Tarea asignada 1: Convierte en una tabla Markdown las líneas del listado desde la que contiene "Question: Considering the" hasta la que contiene "The black matte dog at center is", ambas incluidas, sin las líneas en blanco. Usa la columna «N.º» para el número de fila y la columna «Línea» para el texto de cada línea.

Fragmento propuesto:
La sacralidad mesiánica se identifica así con la vida, simbolizada
en un pan, que es cuerpo regalado (labete,
tomad), de
forma que hombres y mujeres no se vinculan ya con palabras de
doctrina, ni con simples ideales de futuro sino con
el pan de su vida, que es la de Jesús,
la de la Iglesia.
− Esto
es mi cuerpo (sôma). Jesús
personaliza la experiencia del pan, cuya importancia había destacado
Marcos en las multiplicaciones y en la ayuda a los pobres,
diciendo: «Esto
(=el pan que llevo en mis manos) es Mi propio cuerpo», Mi verdad,
el sentido de Mi vida. Gramaticalmente el sujeto puede ser la última
palabra de la frase, de manera que podemos traducirla: «Mi cuerpo
(=mi vida mesiánica, mi reino) es este pan que llevo en la mano y
que
os doy para que lo compartáis».
De esa forma,
en proceso de fuerte radicalización mesiánica, Jesús aparece como
realidad y sentido (contenido y soporte personal) de Su obra,
entendida en forma sacramental, con el pan como signo supremo de su
vida. Por eso, al culminar Su camino, Jesús ha podido
identificarse con el pan que ofrece y comparte con sus seguidores,
con quienes van a traicionarle, fundando la iglesia sobre Su
cuerpo convertido en fuente de existencia (encuentro) para todos los
hombres y mujeres. Ésta es la señal que los fariseos (y los
discípulos) no habían entendido (Mc 8, 11-21). Lo que Jesús había
iniciado en Galilea (multiplicaciones) lo cumple ahora en Jerusalén,
ofreciendo Su sacramento a la Iglesia.
Mc
14, 23-24. Profundización eucarística, el cáliz.
Marcos
había interpretado ya el cáliz como “bautismo”, es decir, como
muerte a favor del Reino (cf. 10, 35-45). En ese contexto había
añadido que Jesús, Hijo del Hombre, «ha venido a servir a los
demás y a dar su vida (psykhê)
como redención por muchos (anti
pollôn)»
(10, 45). Desde ese fondo entiende el sacramento del vino,
interpretado como “sangre”

Listado disponible:
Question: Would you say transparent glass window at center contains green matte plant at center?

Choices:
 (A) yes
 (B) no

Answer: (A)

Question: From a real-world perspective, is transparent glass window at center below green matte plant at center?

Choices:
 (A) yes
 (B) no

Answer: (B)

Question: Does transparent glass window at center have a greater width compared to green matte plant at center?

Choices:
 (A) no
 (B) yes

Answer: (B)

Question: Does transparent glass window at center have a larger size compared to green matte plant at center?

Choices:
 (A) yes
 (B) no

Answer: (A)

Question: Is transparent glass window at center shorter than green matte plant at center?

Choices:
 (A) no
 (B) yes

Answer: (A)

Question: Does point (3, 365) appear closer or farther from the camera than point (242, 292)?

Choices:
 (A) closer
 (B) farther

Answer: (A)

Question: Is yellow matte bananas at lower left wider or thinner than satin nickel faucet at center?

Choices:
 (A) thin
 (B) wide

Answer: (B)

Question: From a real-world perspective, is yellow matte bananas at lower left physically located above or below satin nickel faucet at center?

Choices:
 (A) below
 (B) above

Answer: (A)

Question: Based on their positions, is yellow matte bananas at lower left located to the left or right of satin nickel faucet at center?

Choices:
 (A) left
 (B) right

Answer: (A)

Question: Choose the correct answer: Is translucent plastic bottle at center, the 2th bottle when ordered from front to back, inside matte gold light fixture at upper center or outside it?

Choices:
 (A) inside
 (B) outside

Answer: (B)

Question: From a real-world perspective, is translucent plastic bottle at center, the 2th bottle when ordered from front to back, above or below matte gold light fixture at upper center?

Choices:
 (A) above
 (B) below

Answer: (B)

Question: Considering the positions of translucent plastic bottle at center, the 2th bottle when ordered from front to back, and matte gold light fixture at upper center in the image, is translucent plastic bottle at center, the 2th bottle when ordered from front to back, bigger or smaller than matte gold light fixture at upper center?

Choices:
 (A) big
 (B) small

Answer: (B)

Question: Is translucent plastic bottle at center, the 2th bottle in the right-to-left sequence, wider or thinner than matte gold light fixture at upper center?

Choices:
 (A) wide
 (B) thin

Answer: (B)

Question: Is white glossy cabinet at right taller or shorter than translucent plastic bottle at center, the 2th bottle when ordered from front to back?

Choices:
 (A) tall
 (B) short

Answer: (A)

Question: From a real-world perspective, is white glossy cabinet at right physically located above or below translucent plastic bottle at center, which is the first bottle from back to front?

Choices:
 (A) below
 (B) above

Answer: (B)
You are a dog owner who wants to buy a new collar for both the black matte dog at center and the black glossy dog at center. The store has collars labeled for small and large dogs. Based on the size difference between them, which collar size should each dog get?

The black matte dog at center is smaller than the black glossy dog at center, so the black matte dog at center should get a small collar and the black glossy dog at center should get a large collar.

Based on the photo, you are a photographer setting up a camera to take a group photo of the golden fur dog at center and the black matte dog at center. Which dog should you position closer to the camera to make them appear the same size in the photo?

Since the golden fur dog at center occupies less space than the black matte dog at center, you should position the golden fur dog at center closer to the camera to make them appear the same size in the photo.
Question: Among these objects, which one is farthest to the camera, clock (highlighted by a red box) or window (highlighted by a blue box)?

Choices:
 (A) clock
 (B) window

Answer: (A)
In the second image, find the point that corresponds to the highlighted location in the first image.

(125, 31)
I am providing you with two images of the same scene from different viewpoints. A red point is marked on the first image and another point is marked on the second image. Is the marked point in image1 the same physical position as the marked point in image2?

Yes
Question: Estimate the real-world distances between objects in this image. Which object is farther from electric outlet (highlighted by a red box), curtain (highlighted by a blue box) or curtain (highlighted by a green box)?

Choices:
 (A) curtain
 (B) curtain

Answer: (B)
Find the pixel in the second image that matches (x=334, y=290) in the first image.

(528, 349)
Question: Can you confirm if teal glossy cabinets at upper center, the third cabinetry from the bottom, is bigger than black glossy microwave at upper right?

Tarea asignada 2: Enumera todas las referencias a capítulos y versículos del Evangelio de Marcos que aparecen en el fragmento.

Respuesta 1:
| N.º | Línea |
|---|---|
| 1 | Question: Considering the positions of translucent plastic bottle at center, the 2th bottle when ordered from front to back, and matte gold light fixture at upper center in the image, is translucent plastic bottle at center, the 2th bottle when ordered from front to back, bigger or smaller than matte gold light fixture at upper center? |
| 2 | Choices: |
| 3 |  (A) big |
| 4 |  (B) small |
| 5 | Answer: (B) |
| 6 | Question: Is translucent plastic bottle at center, the 2th bottle in the right-to-left sequence, wider or thinner than matte gold light fixture at upper center? |
| 7 | Choices: |
| 8 |  (A) wide |
| 9 |  (B) thin |
| 10 | Answer: (B) |
| 11 | Question: Is white glossy cabinet at right taller or shorter than translucent plastic bottle at center, the 2th bottle when ordered from front to back? |
| 12 | Choices: |
| 13 |  (A) tall |
| 14 |  (B) short |
| 15 | Answer: (A) |
| 16 | Question: From a real-world perspective, is white glossy cabinet at right physically located above or below translucent plastic bottle at center, which is the first bottle from back to front? |
| 17 | Choices: |
| 18 |  (A) below |
| 19 |  (B) above |
| 20 | Answer: (B) |
| 21 | You are a dog owner who wants to buy a new collar for both the black matte dog at center and the black glossy dog at center. The store has collars labeled for small and large dogs. Based on the size difference between them, which collar size should each dog get? |
| 22 | The black matte dog at center is smaller than the black glossy dog at center, so the black matte dog at center should get a small collar and the black glossy dog at center should get a large collar. |

Respuesta 2:
- Mc 14, 23-24
- Mc 8, 11-21
- 10, 35-45
- 10, 45